For the tenth and last plague, the Lord told Moses to have the Hebrews kill a lamb and spreading it's blood over the top of their doorways and one each side.

When the destroying angel saw the blood sacrifice of the lamb dripping onto the ground of the Hebrews' homes, he passed over them.

This was the first Passover.

The Egyptians had no such sacrifice and the firstborn son of each household died.

It was then that Moses was released by Pharaoh and lead his people from slavery out of Egypt, following the pillar of cloud in the day and fire by night.

The Egyptians eventually came to their senses and followed the Hebrews to the Red Sea.

The Lord parted the waters for the Moses and his people and they safely crossed to the other side.
However, when the Egyptians attempted to cross, the waters came crashing down and drowned them (Exodus 5:1-14:31).

The Lord delivered the Hebrews, whom were chosen to be a special people, from whom would come the Christ, the Son of God.

He is our Passover Lamb, whose blood poured out on the tree in the shape of a cross. Christ Jesus delivered us from the penalty of sin, slavery to sin, and from the one who tempts us to sin.

I wondered how large The Senator was at this crucial moment in history.

Gazing up at this giant of a tree, this botanical marvel that had lasted so many years made me think.

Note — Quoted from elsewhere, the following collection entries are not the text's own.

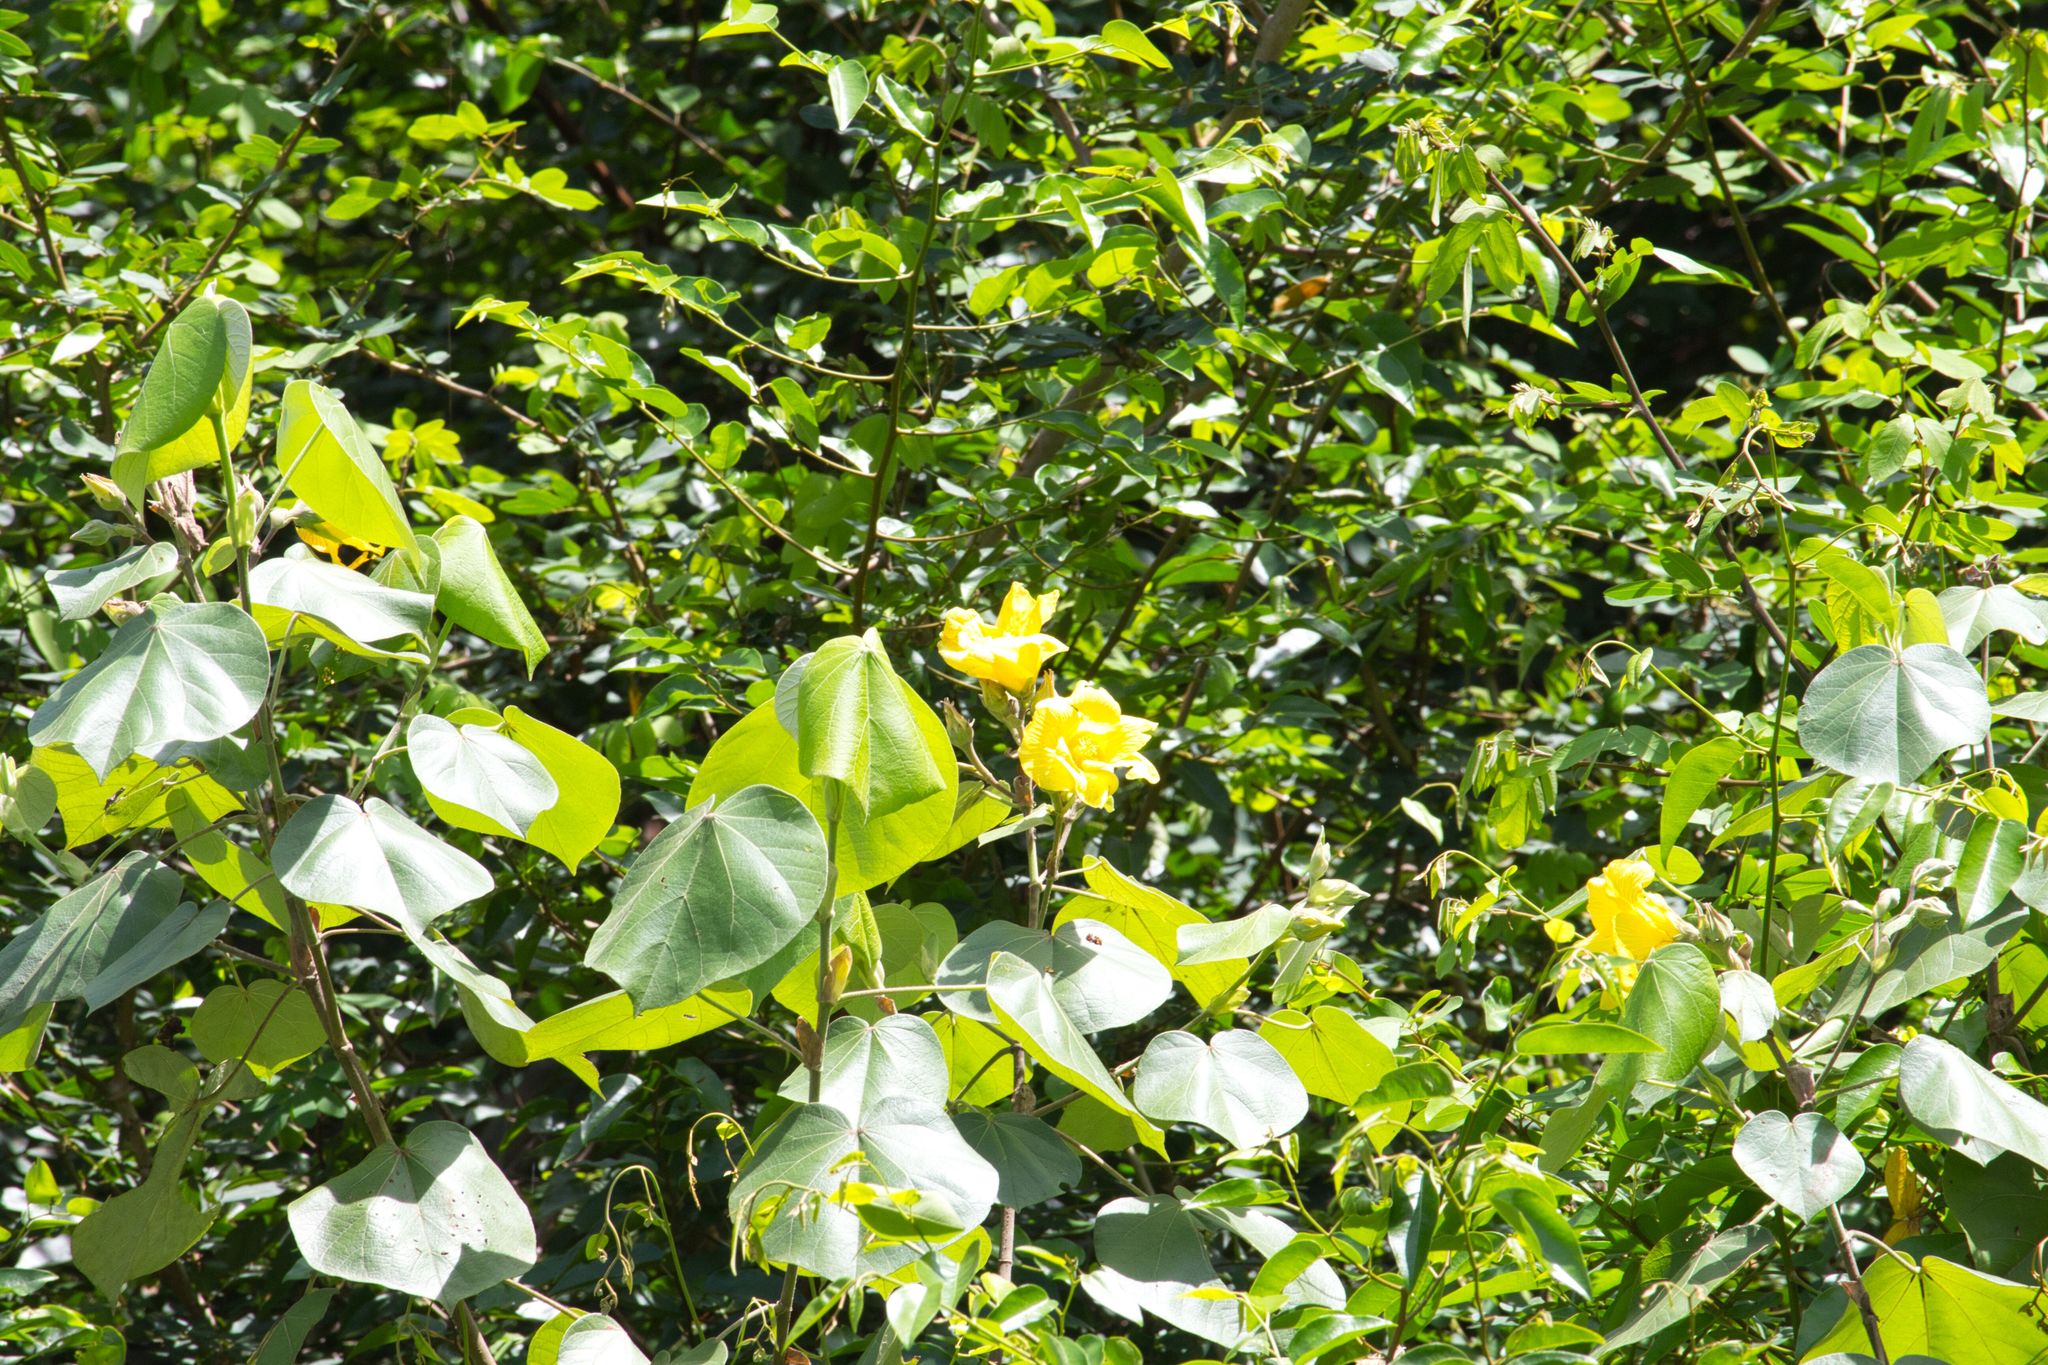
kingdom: Plantae
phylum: Tracheophyta
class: Magnoliopsida
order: Malvales
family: Malvaceae
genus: Talipariti
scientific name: Talipariti pernambucense
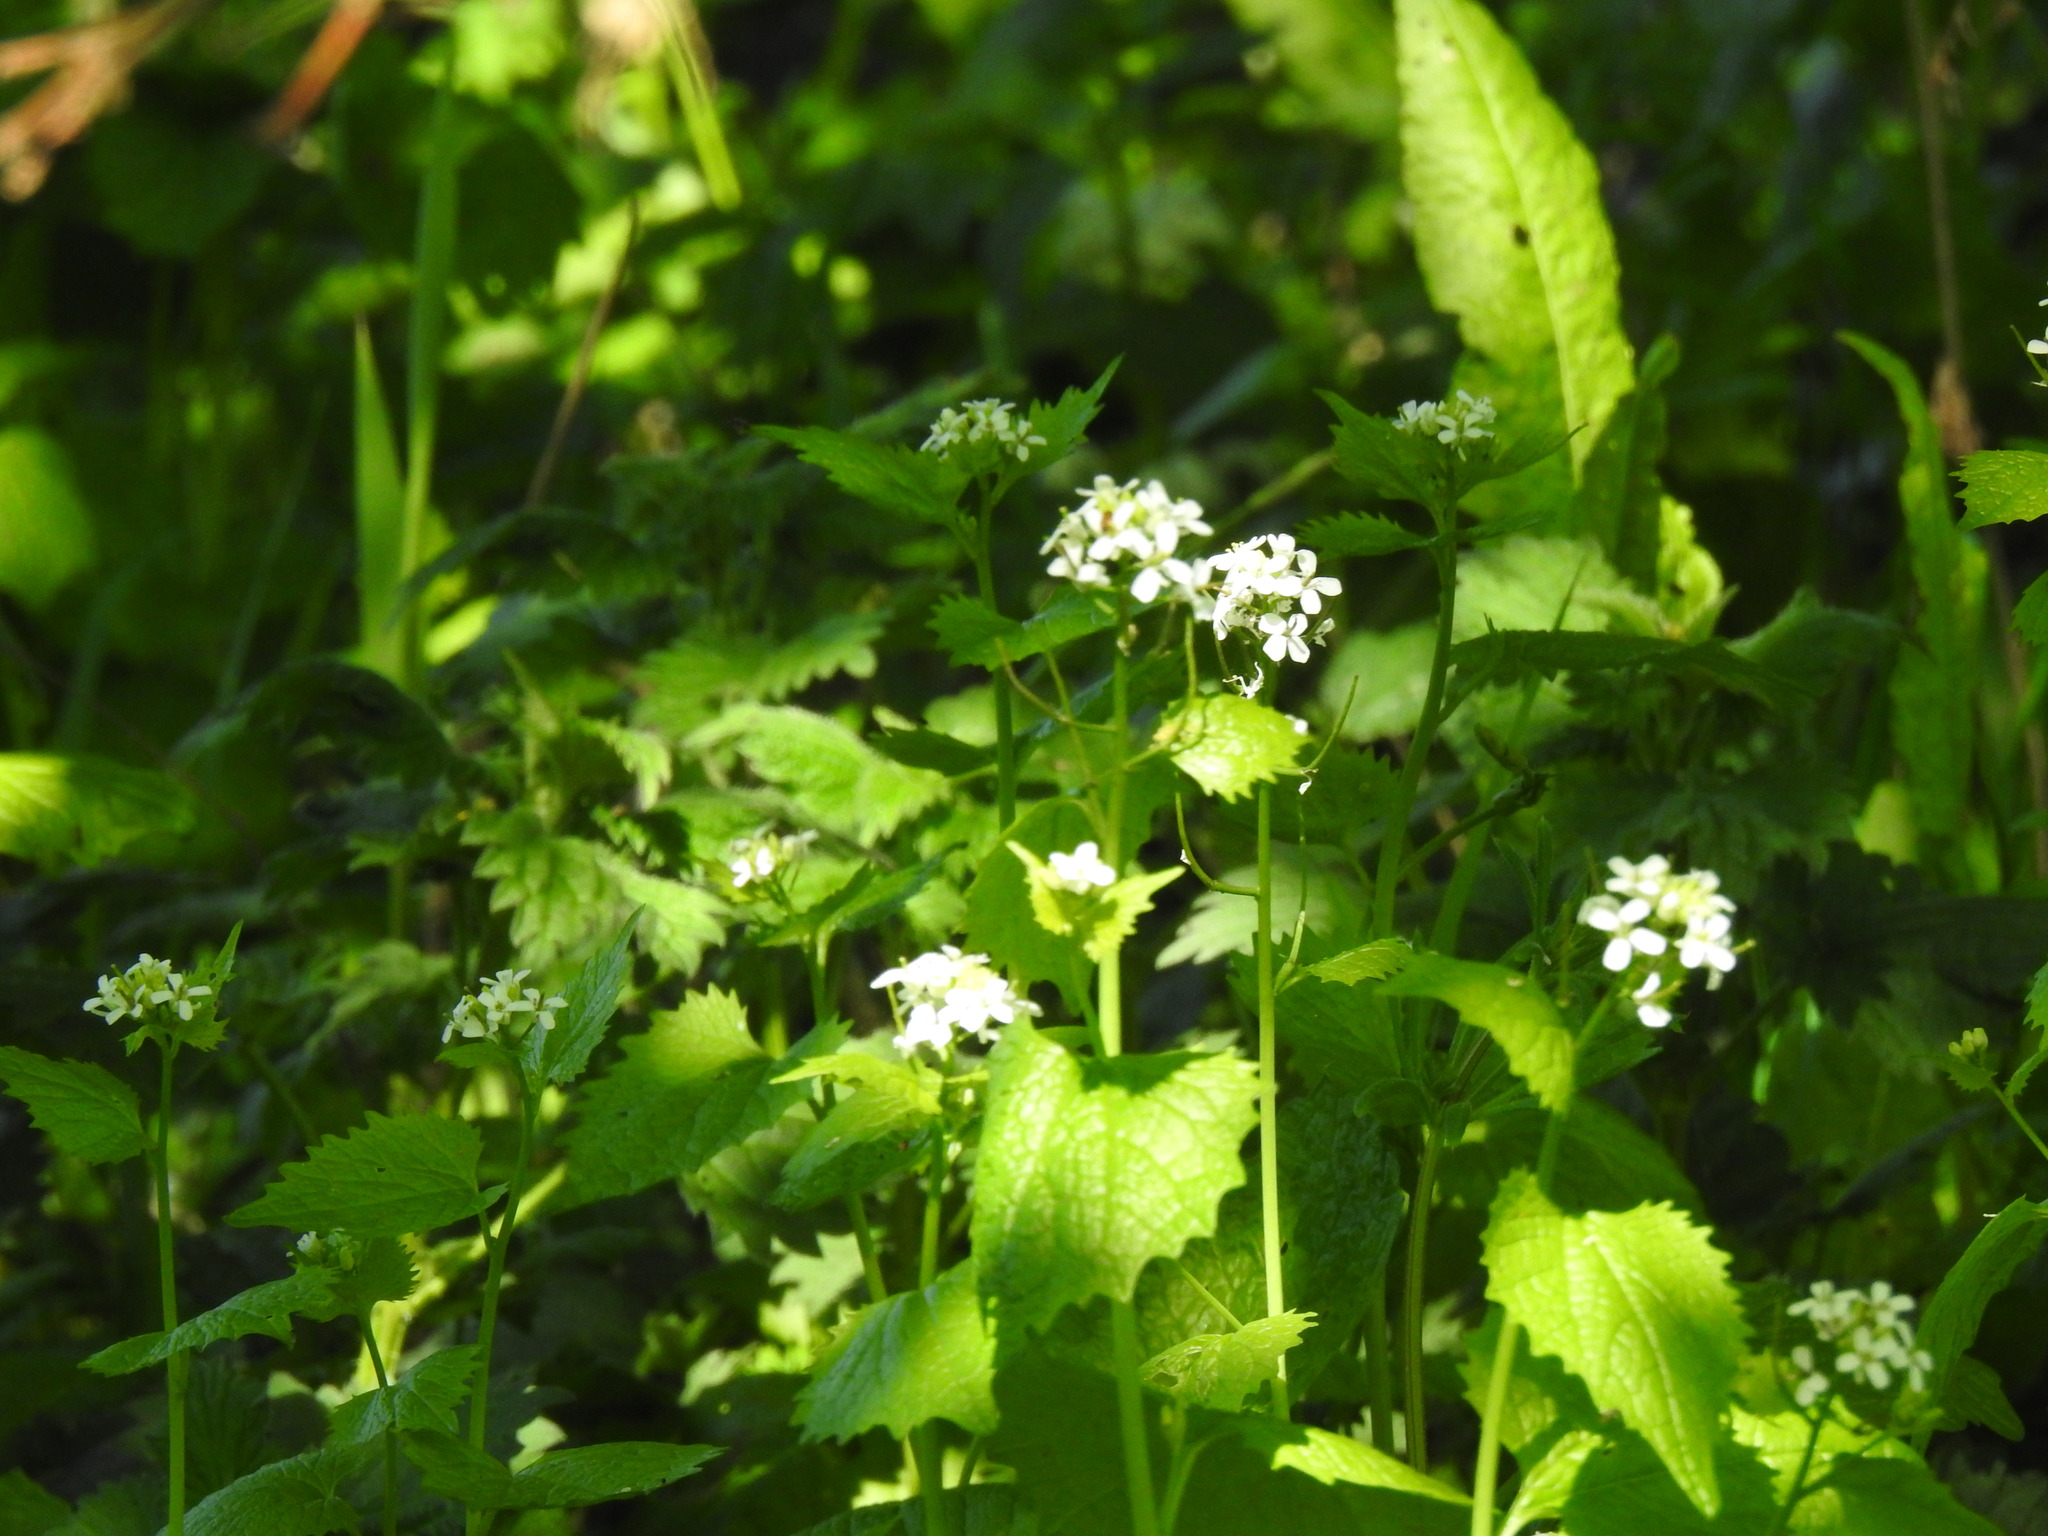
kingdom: Plantae
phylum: Tracheophyta
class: Magnoliopsida
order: Brassicales
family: Brassicaceae
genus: Alliaria
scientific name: Alliaria petiolata
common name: Garlic mustard
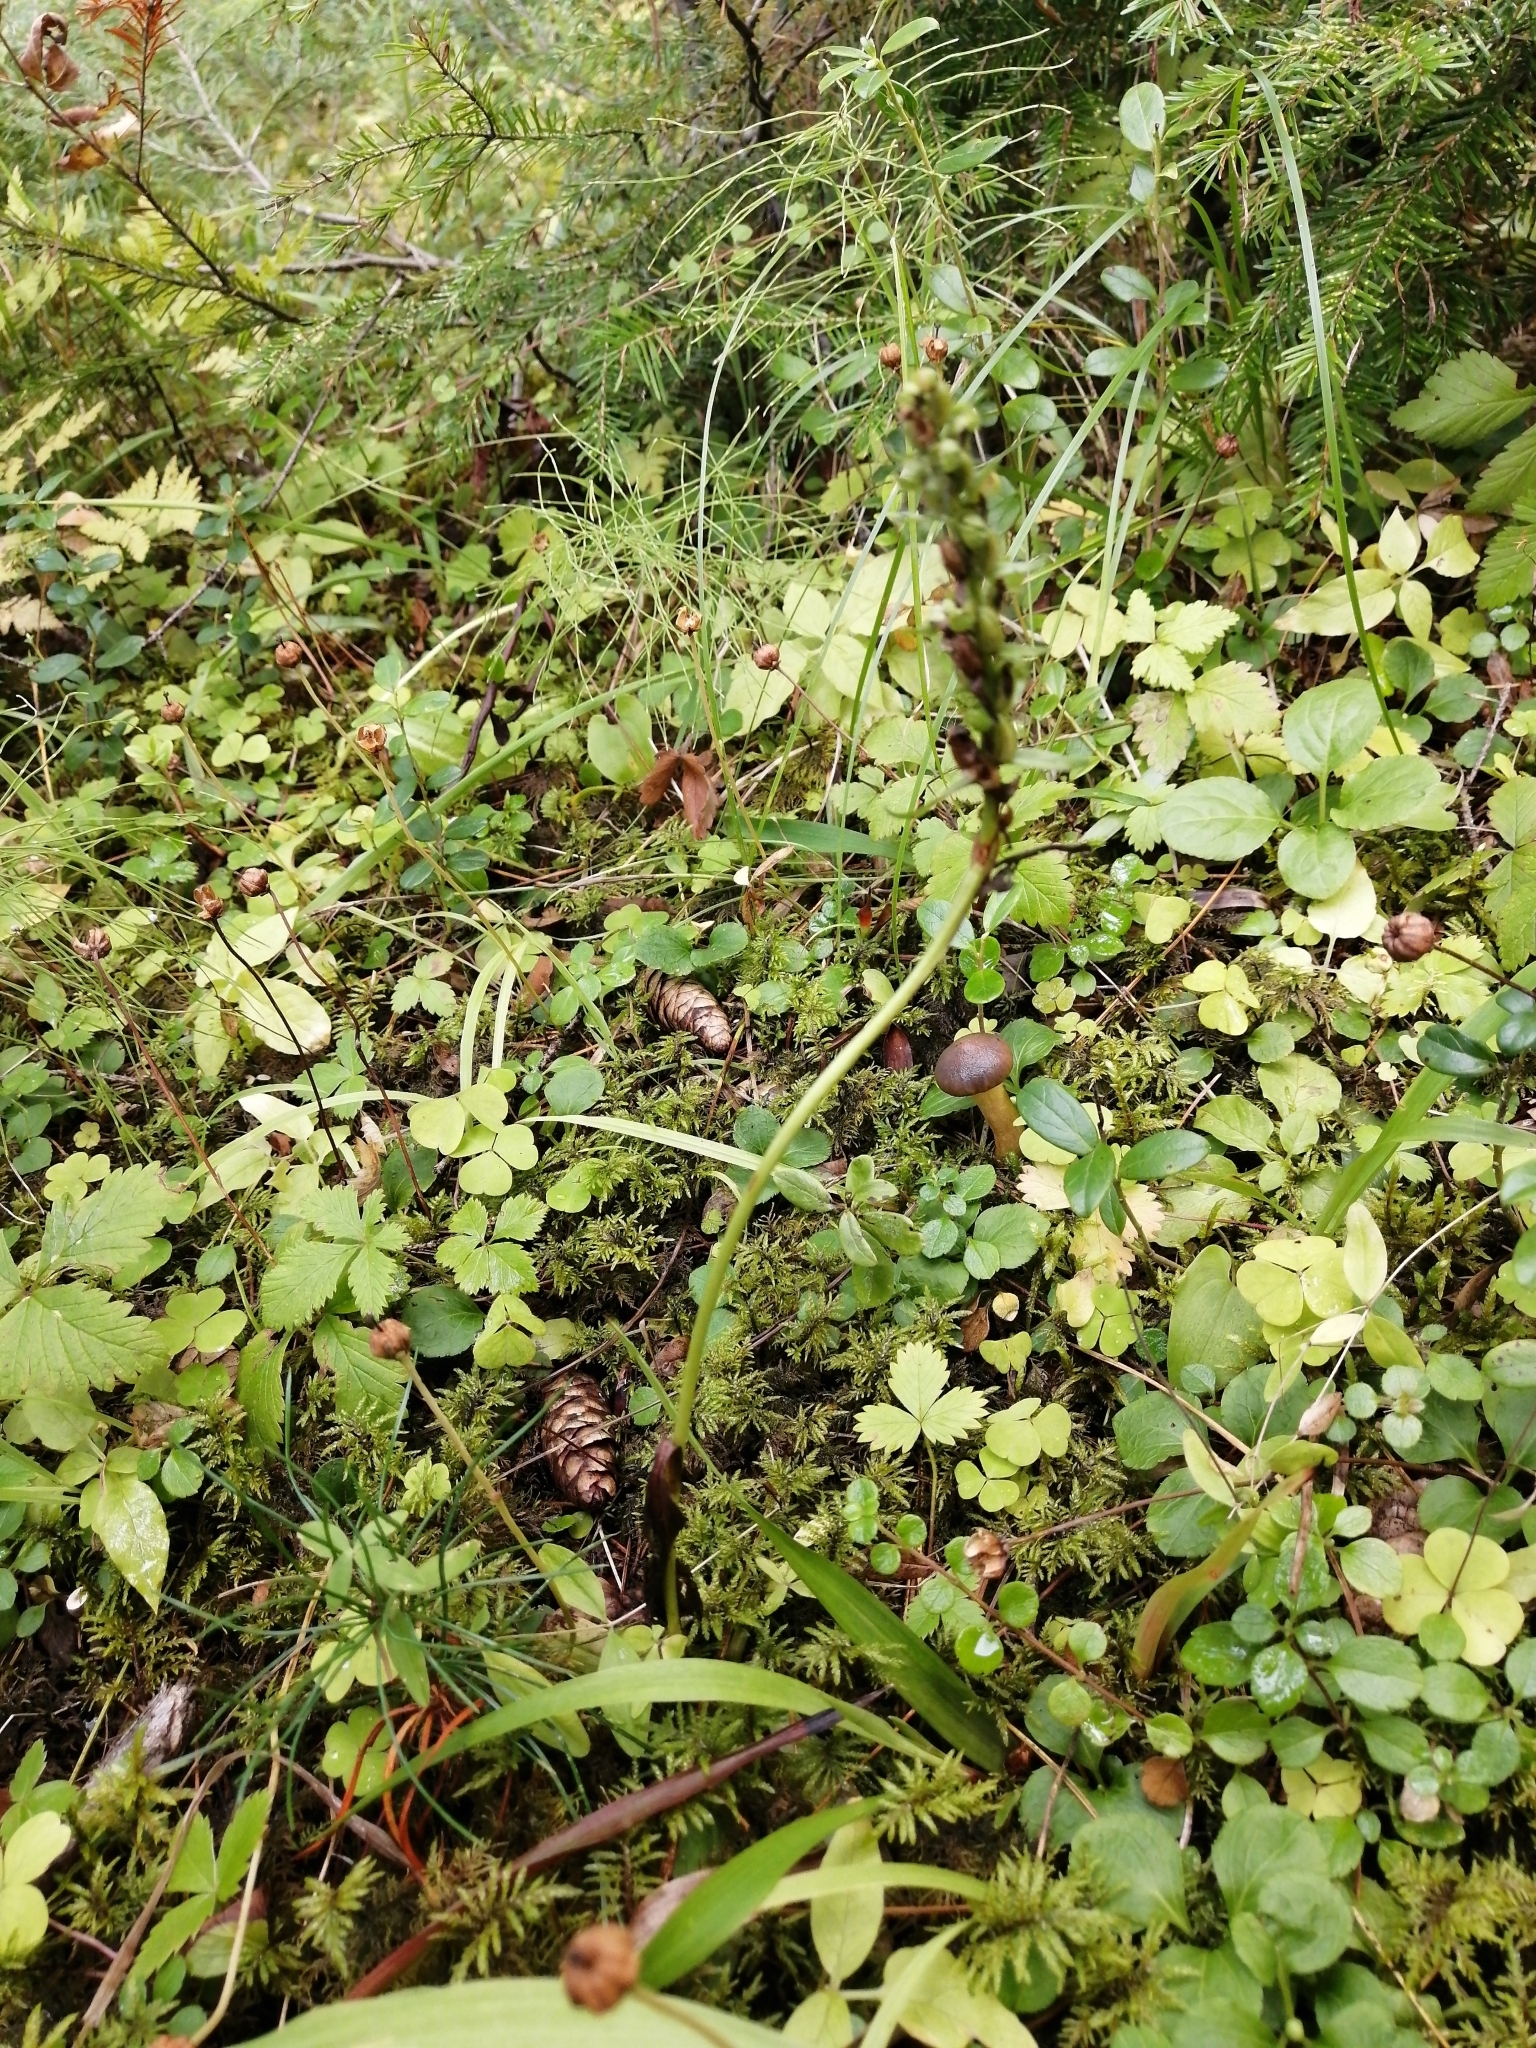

How many rings will my life span?

Not many.
From the time of Moses on, this tree had been growing and adding new rings to its trunk.  Each ring, representative of major historical events in the world over millenia. 
Before Florida became a tourist's paradise, the Seminole Indians used this tree as a landmark to find their way through swamps and endless palmettos and pine trees.  In the nineteenth century it became the beloved Senator of Big Tree Park. 

Tragically, on January 16, 2012, the Senator's life was cut short by the careless actions of a young woman who that evening, set it ablaze.  The tree burned from the outside-in, billowing smoke like a chimney.

When I heard the news, my heart sank. A tree of that size and age is not something that can just be replanted. It's gone, along with all it's rings of history. Vanished in a puff of smoke.

Life can be so short. Especially in light of eternity. Will we live by faith or by sight, in the few tree rings of the here and now?

May the short span of our lives be lived in a way pleasing to God, in light of His glory and grace, for eternity is in His hands. He makes the smallest grain of faith grow into a mighty tree, displaying His faithfulness for all to see (Isaiah 61:1-4).

"Teach us to number our days that we may gain a heart of wisdom (Psalm 90:12, a prayer of Moses)."

Saturday, July 28, 2012

A Woman Who Trusts in the Lord

The kids love playing dress up. There is a trunk in our living room that holds a treasure trove of old worn-out dress shirts, hats, and costumes. Some days, the kids are princesses and a knight. Others, they dress up like what they want to be when they grow up.  

Acting out the Nativity, the girls cover their heads with table cloths and my Little Man holds a hockey stick for a staff.

When my Bright Girl was a preschooler, I took her to the park to swing, and there was a muslim woman with a silken head covering, swinging her child. 

Bright girl took one look at the woman and shouted, 
"Look Mama!  She looks like Mary." 

The sweet woman understood and smiled.

Mary was an average, ordinary girl who went about her daily tasks of helping her mother care for their home. Yet, she was a woman who trusted the Lord.  

The day the angel Gabriel appeared to her, she was understandably frightened. He calmed her by saying "do not fear," and announced to her the wonderful news that she was highly favored by God and chosen to carry the Christ Child.  

Mary humbly accepted, with awe and wonder that God had picked her for such an honor (Luke 1:26-38).

It was chore time in Griese home. Bright Girl, thinking it was completely logical, tried to get out of helping by saying, "But, Mama, I don't want to be like Martha!"

She was referring to the sister of another Mary who sat at the Lord's feet and listened to His teaching. Martha rushed to make the perfect meal for Jesus. She became so exasperated Mary wasn't helping that she cried, "Lord, don't you care that my sister has left me to do all the work by myself?  Tell her to help me!"

But, the Lord answered by gently, telling Martha she was "worried and upset about many things, but only one thing is needed.  Mary has chosen what is better, and it will not be taken from her (Luke 10: 38, 41, 42, NIV, emphasis mine)."

Mary, sister of Martha, was in awe of Jesus. She feared the One who could wake the dead and give sight to the blind. Yet, she sensed His goodness and love and wanted to be near Him.  To be near Him is the one thing she desired.  She put Christ first above all else.

Martha learned a thing or two after this. Their brother, Lazarus was deathly ill and Jesus was about two days journey away. She sent a messager to ask Jesus to come right away and heal her brother. But, Jesus stayed. For two more days.  And, her brother died.

When Jesus arrived at their house, Lazarus had already been dead for four days. Martha was the first to go out and meet Jesus. She wondered why he had not come to heal her brother. But, then with awe and wonder she boldly implored Jesus. "I know that even now God will give you whatever you ask. (John 11: 22, NIV)"

She knew Christ could the miraculous, even raise the dead, and so she asked.  Jesus gave her the desire of her heart.

It wasn't a moment later that the tomb was opened and Lazarus walked out.

Humble acceptance, holy devotion, bold faith. These are the marks of a woman who trusts in the Lord.

May we all experience God in wisdom and in truth, receiving His gifts, seeking His face, and crying out for the grace that we so desparately need, becoming women who hear and trust the Lord.